Also here's a tip. Do a minor in a related field. This can help broaden the scope of jobs you qualify for or like me make you even more qualified for a specific one. I'm getting a BS in Forest Resources with a minor in Forest Operations. I wan't to work specifically as an operations forester so this is why I took this route. Folks like madhatte are generalists. Meaning they do it all. Folks like slowp and I are more specialized and fulfill a certain niche job. The different systems have their merits and downfalls that I won't get into but I will say go general on your education until you either gain the experience to know what specialty you may want to move towards or until you get your degree and start working and then discover your niche... everyone has one even if they are a generalist.

Oh and do internships!!! Experience before you finish school is key!

My 2 cent's if someone mentioned something I just did I apologize. I sort of just sped read through the thread.

Good luck and stick with it. I hear ya on getting tired of school. I'm burnt out and senioritis is kicking in even though I have a yr and a semester left. lol

Best wishes,

Wes

Oh and stick around. Lot's of good knowledge to be had here!!


----------



## madhatte (Mar 28, 2013)

OlympicYJ said:


> Snoose works good too! And you don't have to chew either. Lol If you fight fire Buy many logs of chew and sell it by the can for triple the amount or more. Guys gotta have their fix on a fire and never bring enough so my buddies tell me.



100% solid advice; worked on the boat, too, for the same reasons. 



OlympicYJ said:


> So by getting the AA they accept the whole thing. Then by having all the bio and chem and such as extra with your AA you will be going to strait degree specific courses. This is ultimately cheaper and quicker/easier in the long run.



That's really what I meant to say; thanks for the clarification. This is by far the most cost-effective way I know of to get an education that will serve you in the woods.



OlympicYJ said:


> Also here's a tip. Do a minor in a related field.



Now, as a Generalist (can't argue with that term at all), I have to recommend the exact opposite. I did my minor in Photography. Turns out an Arts background has helped me quite a lot -- my maps, especially, are much more useful than many made by others I work with. Simple, fundamental stuff like the Color Wheel will not generally be addressed in a Science or Technology curriculum. It's very important in communication. My Navy experience in Engineering has also been useful -- working with pumps and valves is pretty easy step-by-step, but understanding systems schematically means learning new systems is much easier. My training has been so diverse that it wouldn't make sense as an actual career path, but has worked well for me, even if only by dumb luck. Also, don't discount the importance of hobbies. They serve a bunch of functions, but the two most important, I think, are these: they give you an alternate world to live in when you're not at work, which helps keep things from getting tedious, and they can occasionally offer supplementary skills that come in handy at unexpected times. Follow your instincts -- you know yourself best.

PROBLEM SET:
1. In the forum thread on forestry education, what did madhatte minor in?
2. Please carry the forestry education forum thread on from its final post.

RECORDED INFORMATION:
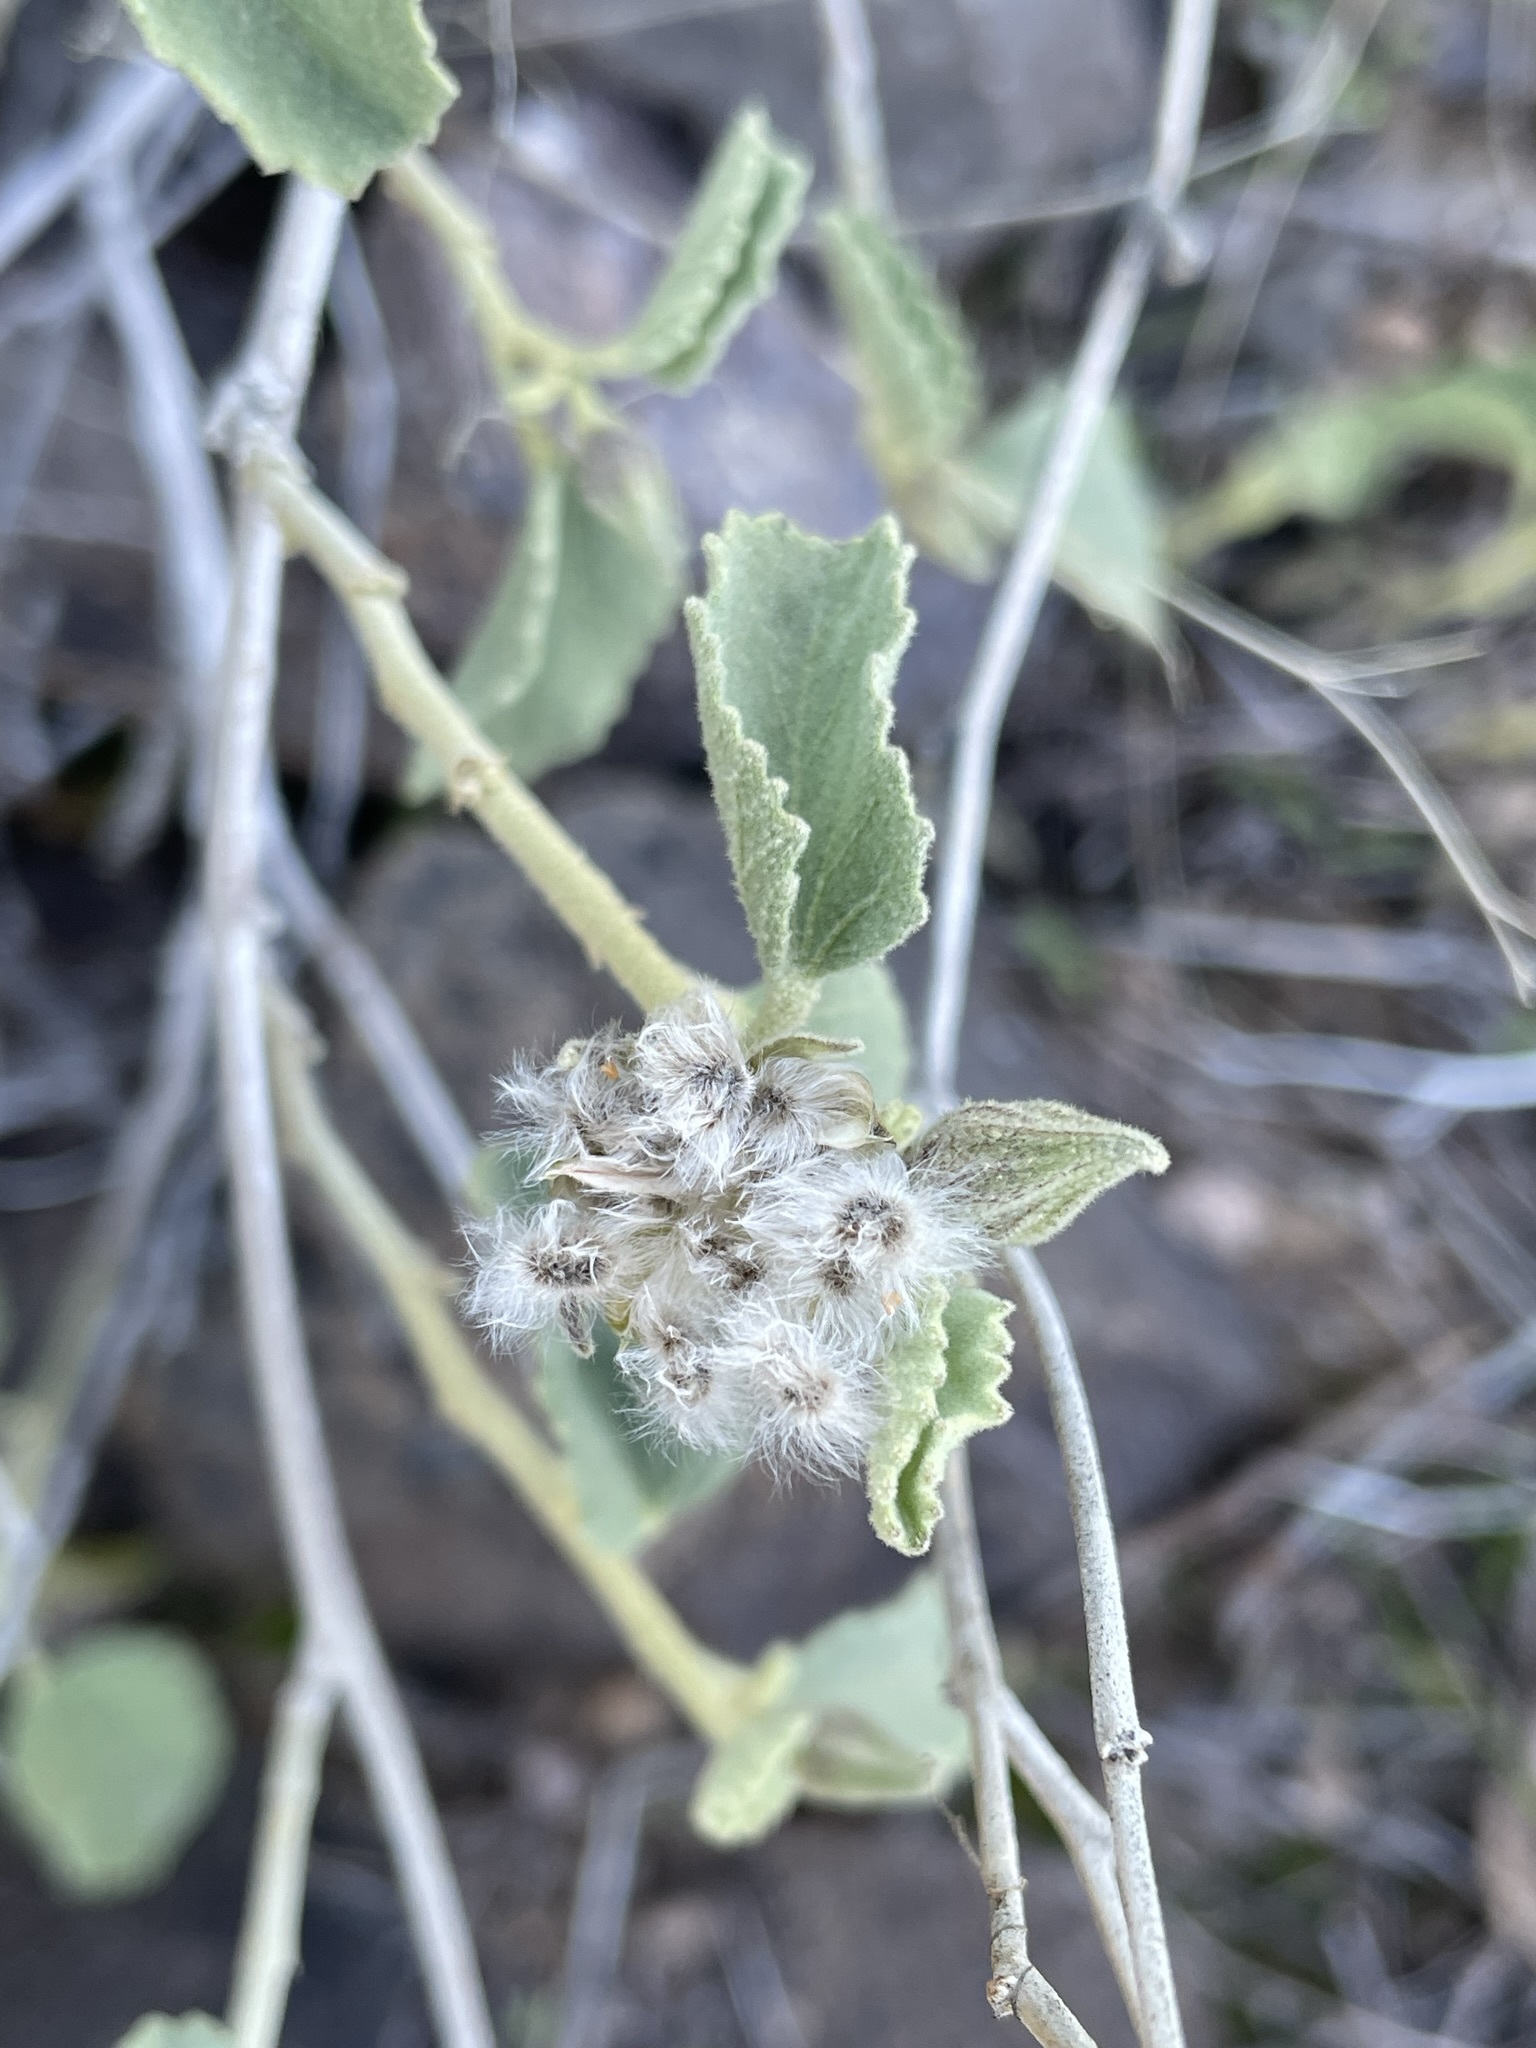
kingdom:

RESULTS FOR EACH TASK:
1. Photography.

2.
OlympicYJ said:


> Oh and do internships!!! Experience before you finish school is key!



ABSOLUTELY. I did an internship with Weyerhaeuser in '95 which really solidified my idea that "The Woods" was where I wanted to work. I hadn't figured out exactly which agency or role I wanted to pursue, but it's rare for anybody to know that before they actually "get there".


----------



## wowzers (Mar 28, 2013)

I'll respond a little later but my path so far has been Marines>TechSchool>Park Service>Four Year School>Logger>Industry Forester.


----------



## OlympicYJ (Mar 28, 2013)

You are right nate! I should have said the minor doesn't have to be related but something that could be applicable to your career. I thought about using you as an example as to your niche is def GIS and related areas, or that's what it seems lol

Your experience (which internships get you and early career experience) defines your career later in life. I don't know if that's the best way to articulate it but what hatte has said is basically the same.

I don't know if anyone has mentioned but forester duties as far as generalists and silvicutural foresters changes with the seasons as there are projects that go by season. Slash burning, planting, roadside spray, etc. Working as a specialist it tends to be the same over and over sometimes and catastrophic events such as heavy rain events will liven things up because your in oh shate mode trying to minimize sediment delivery. Or any applicable oh shate moment. lol

I hear ya on the internship thing. I knew I wanted to work in forestry but doing my first internship solidified it 100% and after that I was able to identify where I wanted to specialize in.

Wes


----------



## dhskier2 (Mar 28, 2013)

slowp said:


> The Forest Service has a program for students. The acronym changes, so I won't try to do it. Maybe they changed and call it an internship? You might want to check on it. I don't know if they pay any tuition, but they will hire you during the summers and then you are kind of sort of guaranteed a permanent position somewhere--you won't have a choice of the location.



Gone are SCEP, STEP, & HEP-C... Now it's just Pathways. And you can look for positions on USAjobs by adding "pathways" as a keyword to your search options.


----------



## Matt59 (Mar 29, 2013)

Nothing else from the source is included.